Available data START
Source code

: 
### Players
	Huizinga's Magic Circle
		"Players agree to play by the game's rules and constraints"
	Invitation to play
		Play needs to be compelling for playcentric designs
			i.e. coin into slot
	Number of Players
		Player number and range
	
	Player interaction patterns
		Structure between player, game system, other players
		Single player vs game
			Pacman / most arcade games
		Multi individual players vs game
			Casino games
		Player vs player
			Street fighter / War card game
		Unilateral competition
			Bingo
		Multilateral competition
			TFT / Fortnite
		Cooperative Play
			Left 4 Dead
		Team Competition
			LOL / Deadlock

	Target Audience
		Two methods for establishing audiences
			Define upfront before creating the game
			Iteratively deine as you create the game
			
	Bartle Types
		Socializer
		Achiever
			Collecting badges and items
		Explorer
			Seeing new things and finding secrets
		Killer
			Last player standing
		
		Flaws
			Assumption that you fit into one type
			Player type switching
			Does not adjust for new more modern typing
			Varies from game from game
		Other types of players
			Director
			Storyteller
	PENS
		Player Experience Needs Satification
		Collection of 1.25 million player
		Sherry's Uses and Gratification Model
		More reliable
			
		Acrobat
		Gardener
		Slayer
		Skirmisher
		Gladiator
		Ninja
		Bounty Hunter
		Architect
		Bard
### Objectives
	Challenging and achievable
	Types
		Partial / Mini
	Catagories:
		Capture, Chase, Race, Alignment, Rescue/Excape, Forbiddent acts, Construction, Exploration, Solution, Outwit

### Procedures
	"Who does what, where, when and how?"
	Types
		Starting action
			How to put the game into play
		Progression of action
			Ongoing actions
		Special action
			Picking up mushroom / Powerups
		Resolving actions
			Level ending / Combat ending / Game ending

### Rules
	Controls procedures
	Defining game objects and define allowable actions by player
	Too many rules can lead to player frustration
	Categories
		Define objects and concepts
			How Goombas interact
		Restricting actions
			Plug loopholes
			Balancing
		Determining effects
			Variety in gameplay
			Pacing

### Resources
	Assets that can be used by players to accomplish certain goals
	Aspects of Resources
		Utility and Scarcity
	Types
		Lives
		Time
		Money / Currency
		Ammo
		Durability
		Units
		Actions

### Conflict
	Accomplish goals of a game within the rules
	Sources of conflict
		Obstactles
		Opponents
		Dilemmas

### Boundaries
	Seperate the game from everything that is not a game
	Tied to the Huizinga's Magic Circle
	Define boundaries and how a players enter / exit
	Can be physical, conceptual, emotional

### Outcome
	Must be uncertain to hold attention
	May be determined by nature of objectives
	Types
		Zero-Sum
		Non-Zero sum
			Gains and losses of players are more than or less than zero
Available data END
**What is being asked**.
Search the data above for the word "games" and show every line that has it.

**The completed task**.
			Pacman / most arcade games
			Casino games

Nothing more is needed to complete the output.